The records that follow need to be output exactly as they are.

Data records
-- -- --
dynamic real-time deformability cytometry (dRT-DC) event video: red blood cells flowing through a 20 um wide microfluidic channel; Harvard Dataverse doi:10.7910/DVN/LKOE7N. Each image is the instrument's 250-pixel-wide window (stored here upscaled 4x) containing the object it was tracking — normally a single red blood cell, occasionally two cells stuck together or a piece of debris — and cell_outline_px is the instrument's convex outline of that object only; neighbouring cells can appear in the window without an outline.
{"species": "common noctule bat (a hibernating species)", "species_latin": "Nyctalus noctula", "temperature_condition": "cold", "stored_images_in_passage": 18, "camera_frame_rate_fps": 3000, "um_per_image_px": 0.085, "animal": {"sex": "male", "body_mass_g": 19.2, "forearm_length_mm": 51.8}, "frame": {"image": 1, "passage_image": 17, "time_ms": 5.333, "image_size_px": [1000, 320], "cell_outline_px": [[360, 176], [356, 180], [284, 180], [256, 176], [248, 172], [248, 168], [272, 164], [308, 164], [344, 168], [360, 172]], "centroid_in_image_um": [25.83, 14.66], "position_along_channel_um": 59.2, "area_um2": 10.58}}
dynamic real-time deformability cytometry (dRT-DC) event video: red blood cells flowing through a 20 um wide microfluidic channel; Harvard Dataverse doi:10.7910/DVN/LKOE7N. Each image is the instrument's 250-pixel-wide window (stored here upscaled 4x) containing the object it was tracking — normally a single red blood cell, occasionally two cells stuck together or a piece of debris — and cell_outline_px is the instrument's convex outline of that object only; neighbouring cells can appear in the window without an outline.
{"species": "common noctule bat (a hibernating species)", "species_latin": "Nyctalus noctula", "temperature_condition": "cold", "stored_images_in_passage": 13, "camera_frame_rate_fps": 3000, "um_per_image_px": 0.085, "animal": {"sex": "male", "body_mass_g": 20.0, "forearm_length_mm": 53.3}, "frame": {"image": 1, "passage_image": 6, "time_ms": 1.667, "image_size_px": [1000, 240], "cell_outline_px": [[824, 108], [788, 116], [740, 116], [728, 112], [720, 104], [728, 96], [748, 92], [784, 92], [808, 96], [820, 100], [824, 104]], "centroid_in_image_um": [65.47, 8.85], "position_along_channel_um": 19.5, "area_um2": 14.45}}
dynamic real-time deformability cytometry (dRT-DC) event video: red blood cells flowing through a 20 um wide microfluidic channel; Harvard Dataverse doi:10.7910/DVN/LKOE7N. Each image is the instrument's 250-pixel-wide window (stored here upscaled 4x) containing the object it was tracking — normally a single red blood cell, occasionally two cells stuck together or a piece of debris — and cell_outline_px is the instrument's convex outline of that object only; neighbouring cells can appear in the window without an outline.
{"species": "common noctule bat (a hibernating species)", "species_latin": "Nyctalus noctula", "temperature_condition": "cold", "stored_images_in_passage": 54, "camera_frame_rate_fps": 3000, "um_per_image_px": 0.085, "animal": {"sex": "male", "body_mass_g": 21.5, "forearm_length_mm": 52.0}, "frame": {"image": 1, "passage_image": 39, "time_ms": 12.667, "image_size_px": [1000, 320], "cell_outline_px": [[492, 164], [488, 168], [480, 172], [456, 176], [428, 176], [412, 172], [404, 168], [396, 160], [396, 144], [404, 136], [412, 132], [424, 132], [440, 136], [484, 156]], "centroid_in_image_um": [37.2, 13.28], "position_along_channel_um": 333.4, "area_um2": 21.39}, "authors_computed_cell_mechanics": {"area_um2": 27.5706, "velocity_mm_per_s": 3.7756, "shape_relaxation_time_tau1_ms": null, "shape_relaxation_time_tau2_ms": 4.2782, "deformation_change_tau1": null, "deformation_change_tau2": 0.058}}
-- -- --
#### Written reply
dynamic real-time deformability cytometry (dRT-DC) event video: red blood cells flowing through a 20 um wide microfluidic channel; Harvard Dataverse doi:10.7910/DVN/LKOE7N. Each image is the instrument's 250-pixel-wide window (stored here upscaled 4x) containing the object it was tracking — normally a single red blood cell, occasionally two cells stuck together or a piece of debris — and cell_outline_px is the instrument's convex outline of that object only; neighbouring cells can appear in the window without an outline.
{"species": "common noctule bat (a hibernating species)", "species_latin": "Nyctalus noctula", "temperature_condition": "cold", "stored_images_in_passage": 18, "camera_frame_rate_fps": 3000, "um_per_image_px": 0.085, "animal": {"sex": "male", "body_mass_g": 19.2, "forearm_length_mm": 51.8}, "frame": {"image": 1, "passage_image": 17, "time_ms": 5.333, "image_size_px": [1000, 320], "cell_outline_px": [[360, 176], [356, 180], [284, 180], [256, 176], [248, 172], [248, 168], [272, 164], [308, 164], [344, 168], [360, 172]], "centroid_in_image_um": [25.83, 14.66], "position_along_channel_um": 59.2, "area_um2": 10.58}}
dynamic real-time deformability cytometry (dRT-DC) event video: red blood cells flowing through a 20 um wide microfluidic channel; Harvard Dataverse doi:10.7910/DVN/LKOE7N. Each image is the instrument's 250-pixel-wide window (stored here upscaled 4x) containing the object it was tracking — normally a single red blood cell, occasionally two cells stuck together or a piece of debris — and cell_outline_px is the instrument's convex outline of that object only; neighbouring cells can appear in the window without an outline.
{"species": "common noctule bat (a hibernating species)", "species_latin": "Nyctalus noctula", "temperature_condition": "cold", "stored_images_in_passage": 13, "camera_frame_rate_fps": 3000, "um_per_image_px": 0.085, "animal": {"sex": "male", "body_mass_g": 20.0, "forearm_length_mm": 53.3}, "frame": {"image": 1, "passage_image": 6, "time_ms": 1.667, "image_size_px": [1000, 240], "cell_outline_px": [[824, 108], [788, 116], [740, 116], [728, 112], [720, 104], [728, 96], [748, 92], [784, 92], [808, 96], [820, 100], [824, 104]], "centroid_in_image_um": [65.47, 8.85], "position_along_channel_um": 19.5, "area_um2": 14.45}}
dynamic real-time deformability cytometry (dRT-DC) event video: red blood cells flowing through a 20 um wide microfluidic channel; Harvard Dataverse doi:10.7910/DVN/LKOE7N. Each image is the instrument's 250-pixel-wide window (stored here upscaled 4x) containing the object it was tracking — normally a single red blood cell, occasionally two cells stuck together or a piece of debris — and cell_outline_px is the instrument's convex outline of that object only; neighbouring cells can appear in the window without an outline.
{"species": "common noctule bat (a hibernating species)", "species_latin": "Nyctalus noctula", "temperature_condition": "cold", "stored_images_in_passage": 54, "camera_frame_rate_fps": 3000, "um_per_image_px": 0.085, "animal": {"sex": "male", "body_mass_g": 21.5, "forearm_length_mm": 52.0}, "frame": {"image": 1, "passage_image": 39, "time_ms": 12.667, "image_size_px": [1000, 320], "cell_outline_px": [[492, 164], [488, 168], [480, 172], [456, 176], [428, 176], [412, 172], [404, 168], [396, 160], [396, 144], [404, 136], [412, 132], [424, 132], [440, 136], [484, 156]], "centroid_in_image_um": [37.2, 13.28], "position_along_channel_um": 333.4, "area_um2": 21.39}, "authors_computed_cell_mechanics": {"area_um2": 27.5706, "velocity_mm_per_s": 3.7756, "shape_relaxation_time_tau1_ms": null, "shape_relaxation_time_tau2_ms": 4.2782, "deformation_change_tau1": null, "deformation_change_tau2": 0.058}}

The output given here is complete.